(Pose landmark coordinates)

►

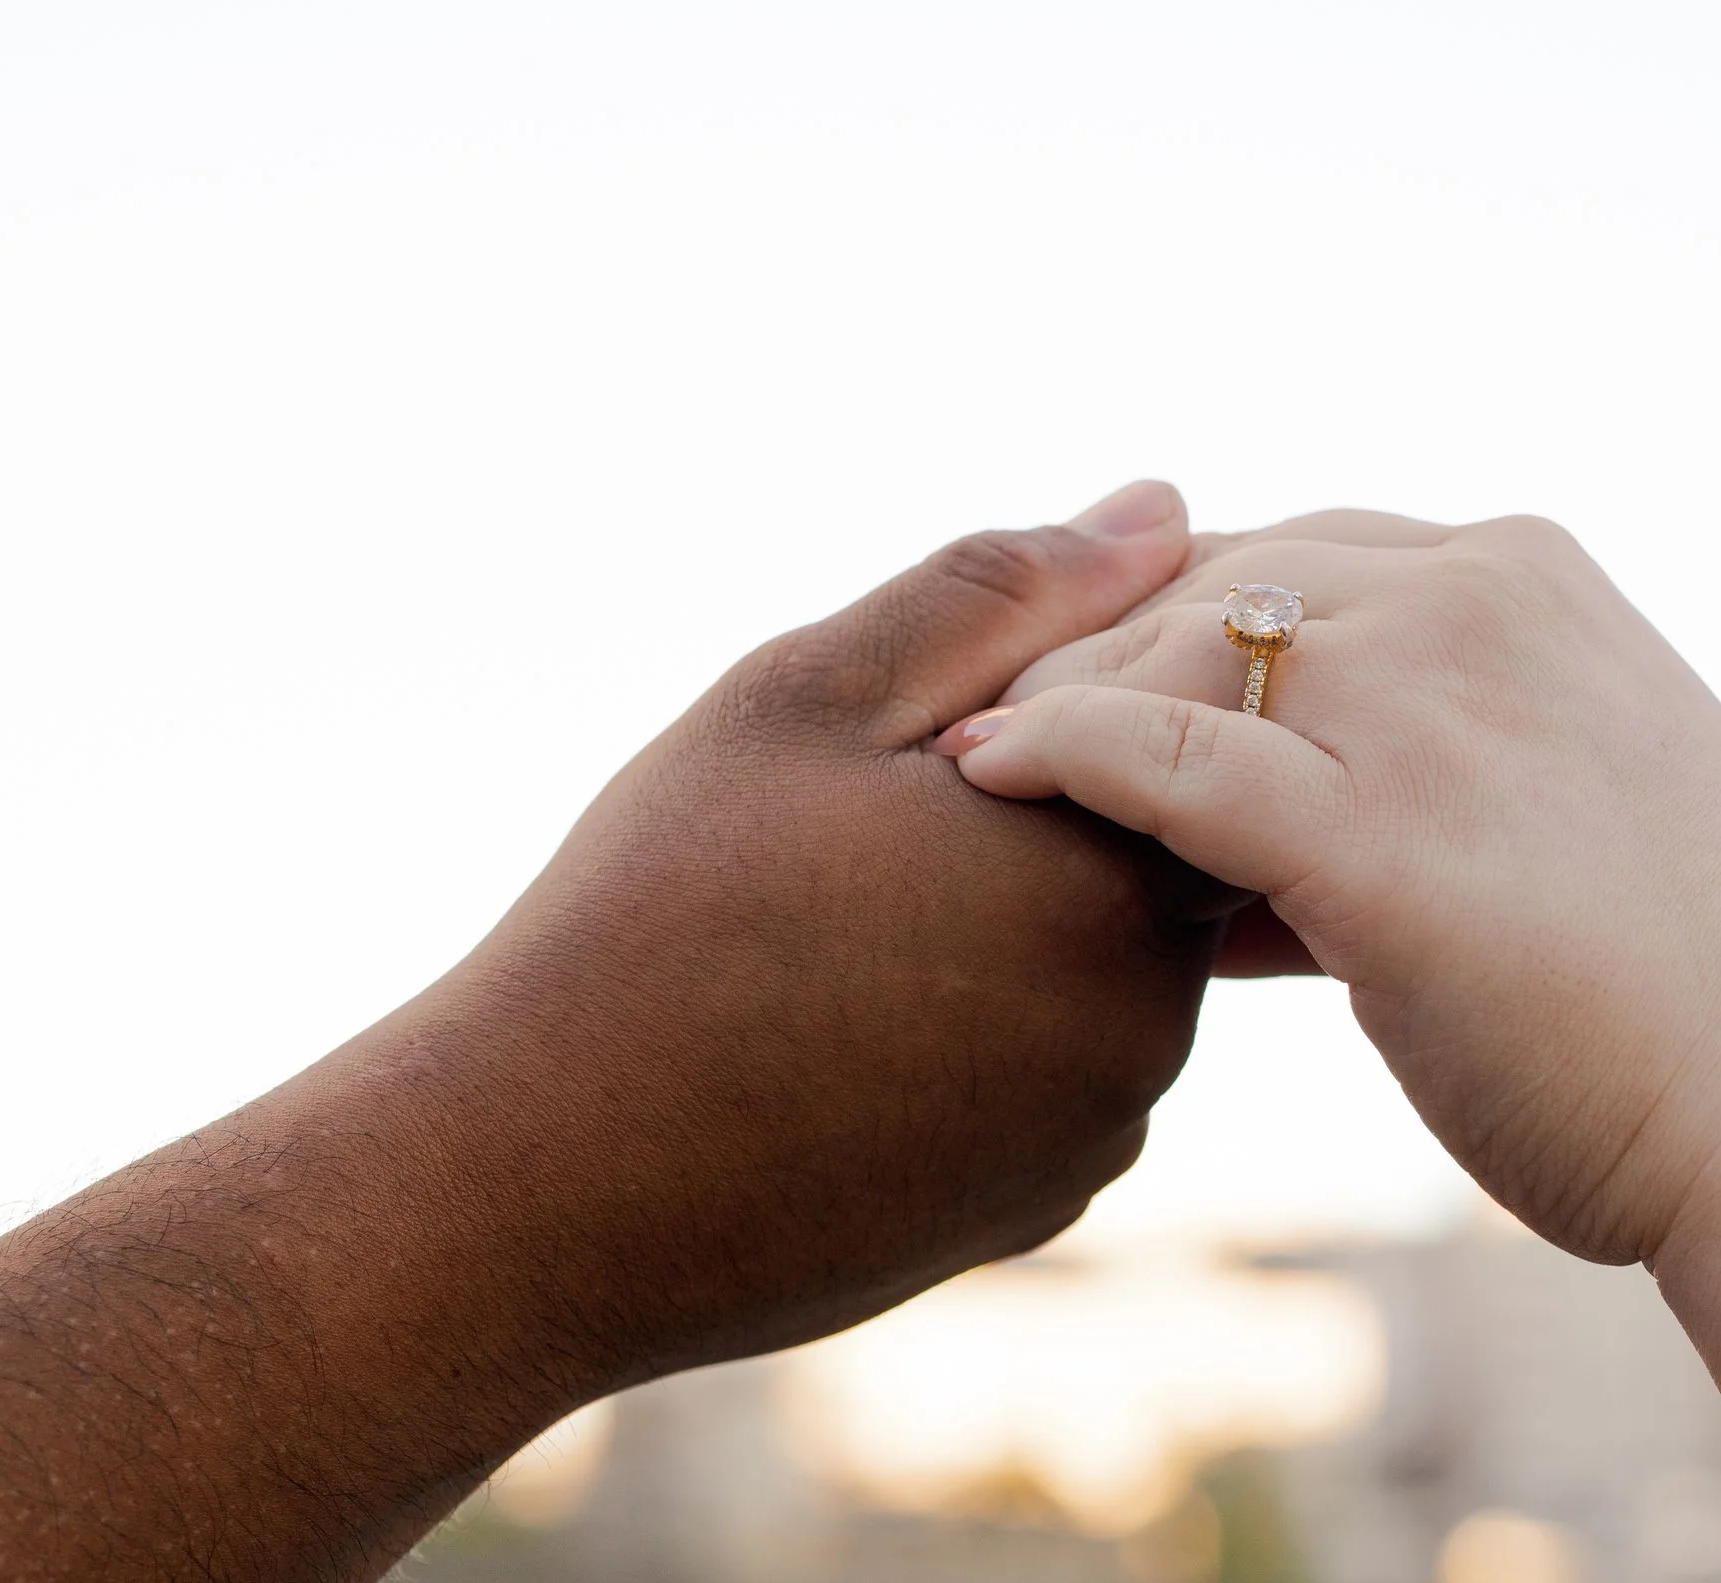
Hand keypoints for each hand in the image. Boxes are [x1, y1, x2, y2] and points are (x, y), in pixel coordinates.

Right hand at [409, 478, 1225, 1372]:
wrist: (533, 1188)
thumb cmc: (659, 914)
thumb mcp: (810, 699)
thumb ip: (1005, 596)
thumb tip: (1167, 507)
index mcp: (1107, 877)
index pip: (1187, 738)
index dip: (1073, 699)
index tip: (940, 718)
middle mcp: (1143, 1025)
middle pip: (1148, 853)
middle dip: (1037, 816)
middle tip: (861, 824)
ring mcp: (1092, 1137)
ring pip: (1097, 969)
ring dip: (1008, 926)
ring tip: (835, 925)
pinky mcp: (1035, 1213)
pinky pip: (1051, 1078)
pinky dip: (980, 1036)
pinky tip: (840, 1027)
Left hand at [944, 509, 1720, 1264]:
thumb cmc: (1680, 997)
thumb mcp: (1544, 821)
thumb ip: (1407, 773)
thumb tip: (1228, 826)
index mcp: (1527, 576)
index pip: (1292, 550)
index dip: (1169, 609)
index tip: (1077, 668)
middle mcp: (1477, 598)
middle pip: (1213, 575)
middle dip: (1090, 640)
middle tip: (982, 705)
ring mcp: (1436, 702)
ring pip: (1177, 646)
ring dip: (1057, 693)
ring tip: (962, 752)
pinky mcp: (1390, 832)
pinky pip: (1174, 756)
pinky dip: (1061, 752)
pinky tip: (983, 773)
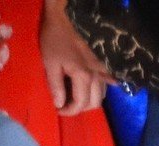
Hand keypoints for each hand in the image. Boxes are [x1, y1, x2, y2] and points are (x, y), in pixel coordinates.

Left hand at [39, 0, 110, 115]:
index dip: (69, 111)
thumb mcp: (50, 63)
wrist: (65, 20)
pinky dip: (101, 90)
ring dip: (90, 100)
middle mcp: (98, 77)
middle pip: (94, 103)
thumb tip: (59, 104)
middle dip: (80, 108)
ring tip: (75, 97)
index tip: (58, 110)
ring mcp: (103, 72)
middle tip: (66, 105)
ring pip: (102, 95)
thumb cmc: (54, 40)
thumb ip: (56, 86)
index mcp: (83, 77)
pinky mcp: (104, 66)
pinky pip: (108, 83)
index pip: (80, 103)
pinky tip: (92, 87)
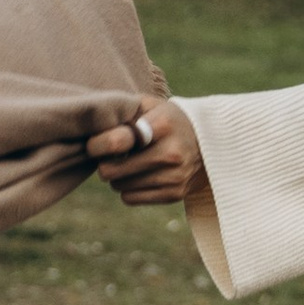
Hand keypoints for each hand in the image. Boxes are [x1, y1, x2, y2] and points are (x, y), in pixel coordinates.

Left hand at [87, 96, 203, 206]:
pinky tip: (138, 176)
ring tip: (128, 164)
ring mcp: (174, 176)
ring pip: (119, 187)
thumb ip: (123, 112)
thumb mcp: (151, 106)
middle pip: (112, 171)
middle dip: (105, 163)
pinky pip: (131, 198)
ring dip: (117, 178)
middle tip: (110, 156)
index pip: (116, 141)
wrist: (213, 142)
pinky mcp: (175, 194)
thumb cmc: (169, 120)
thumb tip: (91, 128)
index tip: (94, 144)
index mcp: (162, 125)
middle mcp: (170, 152)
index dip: (97, 145)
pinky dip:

◄

**EXERCISE INSTRUCTIONS**
Your answer should be the lines above from the one containing "pinky dip: (101, 90)" through the one containing "pinky tip: (92, 87)", copied exactly and with both ends kept.

**ANSWER BOX**
pinky dip: (101, 90)
ring dip: (90, 100)
middle mcp: (98, 77)
middle pip: (94, 103)
thumb tip: (59, 104)
middle dip: (80, 108)
ring tip: (75, 97)
index tip: (58, 110)
ring mcp: (103, 72)
middle tip: (66, 105)
ring pip: (102, 95)
thumb cmc: (54, 40)
thumb ip: (56, 86)
index mcp: (83, 77)
pinky mcp: (104, 66)
pinky pip: (108, 83)
index pip: (80, 103)
pinky tip: (92, 87)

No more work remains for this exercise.